- [About this exercise] For this exercise, set down all the records exactly as given.
=== Section Start ===
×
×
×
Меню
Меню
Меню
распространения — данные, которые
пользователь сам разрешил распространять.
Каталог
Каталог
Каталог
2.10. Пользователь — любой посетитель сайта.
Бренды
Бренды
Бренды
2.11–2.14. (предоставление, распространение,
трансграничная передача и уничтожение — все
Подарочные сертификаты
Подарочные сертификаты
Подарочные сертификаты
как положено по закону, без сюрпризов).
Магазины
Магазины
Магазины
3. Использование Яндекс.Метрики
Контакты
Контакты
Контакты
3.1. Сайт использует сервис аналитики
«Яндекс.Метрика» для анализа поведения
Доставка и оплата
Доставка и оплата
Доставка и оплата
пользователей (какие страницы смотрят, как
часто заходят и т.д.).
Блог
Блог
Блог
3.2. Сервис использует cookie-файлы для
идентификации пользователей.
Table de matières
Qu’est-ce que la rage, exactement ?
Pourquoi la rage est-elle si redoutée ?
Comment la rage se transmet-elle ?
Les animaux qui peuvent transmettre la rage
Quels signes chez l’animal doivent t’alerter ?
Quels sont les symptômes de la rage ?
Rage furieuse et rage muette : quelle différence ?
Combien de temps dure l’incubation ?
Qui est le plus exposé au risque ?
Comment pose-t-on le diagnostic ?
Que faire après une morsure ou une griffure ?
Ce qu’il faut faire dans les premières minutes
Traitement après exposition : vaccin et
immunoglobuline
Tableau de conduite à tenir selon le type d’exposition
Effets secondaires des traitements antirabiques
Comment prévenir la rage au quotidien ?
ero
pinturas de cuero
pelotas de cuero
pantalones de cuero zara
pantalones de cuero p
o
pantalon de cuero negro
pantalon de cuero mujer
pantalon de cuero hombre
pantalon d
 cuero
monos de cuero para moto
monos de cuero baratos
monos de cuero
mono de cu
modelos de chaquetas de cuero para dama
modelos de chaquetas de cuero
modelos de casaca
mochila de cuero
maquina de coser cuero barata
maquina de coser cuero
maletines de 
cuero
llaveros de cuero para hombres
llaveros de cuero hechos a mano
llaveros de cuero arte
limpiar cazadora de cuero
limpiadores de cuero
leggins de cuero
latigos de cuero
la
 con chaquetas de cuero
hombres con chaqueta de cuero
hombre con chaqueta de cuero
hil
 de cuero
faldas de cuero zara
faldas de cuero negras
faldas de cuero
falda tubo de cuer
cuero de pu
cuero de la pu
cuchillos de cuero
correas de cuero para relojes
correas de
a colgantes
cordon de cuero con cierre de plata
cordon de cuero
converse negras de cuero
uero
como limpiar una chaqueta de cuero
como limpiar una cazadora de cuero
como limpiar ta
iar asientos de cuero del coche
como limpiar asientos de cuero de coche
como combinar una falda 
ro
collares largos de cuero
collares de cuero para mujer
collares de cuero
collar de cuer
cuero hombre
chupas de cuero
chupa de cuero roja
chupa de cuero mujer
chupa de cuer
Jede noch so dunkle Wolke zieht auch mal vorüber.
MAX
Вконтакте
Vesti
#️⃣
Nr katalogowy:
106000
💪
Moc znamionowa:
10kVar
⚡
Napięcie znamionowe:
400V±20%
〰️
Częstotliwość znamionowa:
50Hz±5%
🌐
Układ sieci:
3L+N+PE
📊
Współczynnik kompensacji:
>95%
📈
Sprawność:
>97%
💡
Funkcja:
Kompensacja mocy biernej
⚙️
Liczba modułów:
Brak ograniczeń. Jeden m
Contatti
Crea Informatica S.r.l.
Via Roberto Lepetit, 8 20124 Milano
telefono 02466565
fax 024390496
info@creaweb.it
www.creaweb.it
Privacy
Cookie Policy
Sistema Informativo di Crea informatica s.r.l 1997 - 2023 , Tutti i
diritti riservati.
=== Section End ===
- [Solved problem]
×
×
×
Меню
Меню
Меню
распространения — данные, которые
пользователь сам разрешил распространять.
Каталог
Каталог
Каталог
2.10. Пользователь — любой посетитель сайта.
Бренды
Бренды
Бренды
2.11–2.14. (предоставление, распространение,
трансграничная передача и уничтожение — все
Подарочные сертификаты
Подарочные сертификаты
Подарочные сертификаты
как положено по закону, без сюрпризов).
Магазины
Магазины
Магазины
3. Использование Яндекс.Метрики
Контакты
Контакты
Контакты
3.1. Сайт использует сервис аналитики
«Яндекс.Метрика» для анализа поведения
Доставка и оплата
Доставка и оплата
Доставка и оплата
пользователей (какие страницы смотрят, как
часто заходят и т.д.).
Блог
Блог
Блог
3.2. Сервис использует cookie-файлы для
идентификации пользователей.
Table de matières
Qu’est-ce que la rage, exactement ?
Pourquoi la rage est-elle si redoutée ?
Comment la rage se transmet-elle ?
Les animaux qui peuvent transmettre la rage
Quels signes chez l’animal doivent t’alerter ?
Quels sont les symptômes de la rage ?
Rage furieuse et rage muette : quelle différence ?
Combien de temps dure l’incubation ?
Qui est le plus exposé au risque ?
Comment pose-t-on le diagnostic ?
Que faire après une morsure ou une griffure ?
Ce qu’il faut faire dans les premières minutes
Traitement après exposition : vaccin et
immunoglobuline
Tableau de conduite à tenir selon le type d’exposition
Effets secondaires des traitements antirabiques
Comment prévenir la rage au quotidien ?
ero
pinturas de cuero
pelotas de cuero
pantalones de cuero zara
pantalones de cuero p
o
pantalon de cuero negro
pantalon de cuero mujer
pantalon de cuero hombre
pantalon d
 cuero
monos de cuero para moto
monos de cuero baratos
monos de cuero
mono de cu
modelos de chaquetas de cuero para dama
modelos de chaquetas de cuero
modelos de casaca
mochila de cuero
maquina de coser cuero barata
maquina de coser cuero
maletines de 
cuero
llaveros de cuero para hombres
llaveros de cuero hechos a mano
llaveros de cuero arte
limpiar cazadora de cuero
limpiadores de cuero
leggins de cuero
latigos de cuero
la
 con chaquetas de cuero
hombres con chaqueta de cuero
hombre con chaqueta de cuero
hil
 de cuero
faldas de cuero zara
faldas de cuero negras
faldas de cuero
falda tubo de cuer
cuero de pu
cuero de la pu
cuchillos de cuero
correas de cuero para relojes
correas de
a colgantes
cordon de cuero con cierre de plata
cordon de cuero
converse negras de cuero
uero
como limpiar una chaqueta de cuero
como limpiar una cazadora de cuero
como limpiar ta
iar asientos de cuero del coche
como limpiar asientos de cuero de coche
como combinar una falda 
ro
collares largos de cuero
collares de cuero para mujer
collares de cuero
collar de cuer
cuero hombre
chupas de cuero
chupa de cuero roja
chupa de cuero mujer
chupa de cuer
Jede noch so dunkle Wolke zieht auch mal vorüber.
MAX
Вконтакте
Vesti
#️⃣
Nr katalogowy:
106000
💪
Moc znamionowa:
10kVar
⚡
Napięcie znamionowe:
400V±20%
〰️
Częstotliwość znamionowa:
50Hz±5%
🌐
Układ sieci:
3L+N+PE
📊
Współczynnik kompensacji:
>95%
📈
Sprawność:
>97%
💡
Funkcja:
Kompensacja mocy biernej
⚙️
Liczba modułów:
Brak ograniczeń. Jeden m
Contatti
Crea Informatica S.r.l.
Via Roberto Lepetit, 8 20124 Milano
telefono 02466565
fax 024390496
info@creaweb.it
www.creaweb.it
Privacy
Cookie Policy
Sistema Informativo di Crea informatica s.r.l 1997 - 2023 , Tutti i
diritti riservati.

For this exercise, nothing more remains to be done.